* _DIRECTIONS_:
Extend the forum discussion about accepting paid guest posts on a website, picking up right after its final sentence.

* _PROVIDED PASSAGE_:
— START —

Plus, you're just leaving open loops in your mind and your work flow. The next question becomes "do I go ahead and publish 100 more unfinished articles or do I finish the ones I already published and 'slow down' my progress". Just do it right the first time so life can move on.
Appreciate the reply, thank you.

Also, have another question; I've gotten to the point where my website is getting a decent amount of traffic and I am starting to get outreached for guest posts.

My initial thoughts are to stay away as I value the quality of my content too much, but at the same time if I set strict guidelines, would it not be beneficial to get someone to write for me in exchange for a backlink and some cash?

I would do my due diligence and vet the website properly to ensure that they are relevant to my niche, and if they provide good content that my audience would enjoy.

But is there a downside to accepting guest posts for $$? Is there anything else I should be suspicious about?
 
Appreciate the reply, thank you.

Also, have another question; I've gotten to the point where my website is getting a decent amount of traffic and I am starting to get outreached for guest posts.

My initial thoughts are to stay away as I value the quality of my content too much, but at the same time if I set strict guidelines, would it not be beneficial to get someone to write for me in exchange for a backlink and some cash?

I would do my due diligence and vet the website properly to ensure that they are relevant to my niche, and if they provide good content that my audience would enjoy.

— END —

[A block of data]

— START —

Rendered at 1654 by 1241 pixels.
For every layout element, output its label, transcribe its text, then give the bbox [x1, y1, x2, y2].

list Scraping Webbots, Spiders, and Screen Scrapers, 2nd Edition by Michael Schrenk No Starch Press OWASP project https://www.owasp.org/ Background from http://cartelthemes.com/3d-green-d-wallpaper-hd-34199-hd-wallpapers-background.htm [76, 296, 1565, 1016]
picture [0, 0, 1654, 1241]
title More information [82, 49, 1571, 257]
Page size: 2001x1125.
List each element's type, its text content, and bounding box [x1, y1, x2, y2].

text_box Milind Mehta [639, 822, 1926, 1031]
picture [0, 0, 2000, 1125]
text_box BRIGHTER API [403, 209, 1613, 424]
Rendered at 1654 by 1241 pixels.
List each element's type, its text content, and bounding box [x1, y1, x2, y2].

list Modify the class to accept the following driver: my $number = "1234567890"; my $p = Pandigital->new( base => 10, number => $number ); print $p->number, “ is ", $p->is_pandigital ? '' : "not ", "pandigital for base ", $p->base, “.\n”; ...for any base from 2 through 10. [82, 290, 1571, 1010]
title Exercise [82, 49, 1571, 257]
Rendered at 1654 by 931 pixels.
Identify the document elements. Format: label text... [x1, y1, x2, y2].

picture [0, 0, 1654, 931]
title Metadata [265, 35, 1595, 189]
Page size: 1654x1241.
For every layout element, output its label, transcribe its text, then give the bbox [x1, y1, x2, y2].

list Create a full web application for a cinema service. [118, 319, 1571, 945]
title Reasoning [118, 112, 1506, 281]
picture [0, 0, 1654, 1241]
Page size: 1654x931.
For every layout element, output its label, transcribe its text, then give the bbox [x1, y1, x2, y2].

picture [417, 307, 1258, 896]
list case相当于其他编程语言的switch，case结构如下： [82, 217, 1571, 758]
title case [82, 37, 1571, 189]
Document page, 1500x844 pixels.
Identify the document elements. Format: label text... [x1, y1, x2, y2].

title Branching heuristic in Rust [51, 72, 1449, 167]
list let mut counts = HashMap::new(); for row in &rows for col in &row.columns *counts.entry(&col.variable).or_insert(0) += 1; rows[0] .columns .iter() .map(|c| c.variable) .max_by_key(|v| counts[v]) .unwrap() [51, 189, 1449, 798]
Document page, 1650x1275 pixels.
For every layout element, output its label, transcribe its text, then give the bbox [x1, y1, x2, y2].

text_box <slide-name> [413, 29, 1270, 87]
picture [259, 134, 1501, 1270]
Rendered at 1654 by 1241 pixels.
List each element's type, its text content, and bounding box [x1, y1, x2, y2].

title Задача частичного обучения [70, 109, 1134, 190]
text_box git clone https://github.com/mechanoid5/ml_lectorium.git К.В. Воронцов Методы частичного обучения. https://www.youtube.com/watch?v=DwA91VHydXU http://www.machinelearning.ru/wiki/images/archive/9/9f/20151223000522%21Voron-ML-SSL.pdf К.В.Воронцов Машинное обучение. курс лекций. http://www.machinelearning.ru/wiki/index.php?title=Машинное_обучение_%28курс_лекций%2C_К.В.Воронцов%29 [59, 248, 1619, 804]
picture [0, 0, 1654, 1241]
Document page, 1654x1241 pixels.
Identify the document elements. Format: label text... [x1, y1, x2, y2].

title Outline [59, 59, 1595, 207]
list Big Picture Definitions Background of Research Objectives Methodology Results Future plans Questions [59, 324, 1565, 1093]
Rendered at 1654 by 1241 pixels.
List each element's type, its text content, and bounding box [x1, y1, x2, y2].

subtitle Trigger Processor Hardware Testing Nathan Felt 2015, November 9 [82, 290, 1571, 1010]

— END —

* _RESULT BELOW_:
But is there a downside to accepting guest posts for $$? Is there anything else I should be suspicious about?

Tell them you want $250+ per sponsored post and you'll filter out the spammy requests from the legit brands real quick. I haven't had an issue doing that.
 
Appreciate the reply, thank you.

Also, have another question; I've gotten to the point where my website is getting a decent amount of traffic and I am starting to get outreached for guest posts.

My initial thoughts are to stay away as I value the quality of my content too much, but at the same time if I set strict guidelines, would it not be beneficial to get someone to write for me in exchange for a backlink and some cash?

I would do my due diligence and vet the website properly to ensure that they are relevant to my niche, and if they provide good content that my audience would enjoy.

But is there a downside to accepting guest posts for $$? Is there anything else I should be suspicious about?
What do you value more - the content, or the cash?

If you are enjoying good traffic, and getting paid for guest posts is an incremental addition to your revenue, I would stay away as the risks to accepting cash for a dofollow link outweighs the benefits.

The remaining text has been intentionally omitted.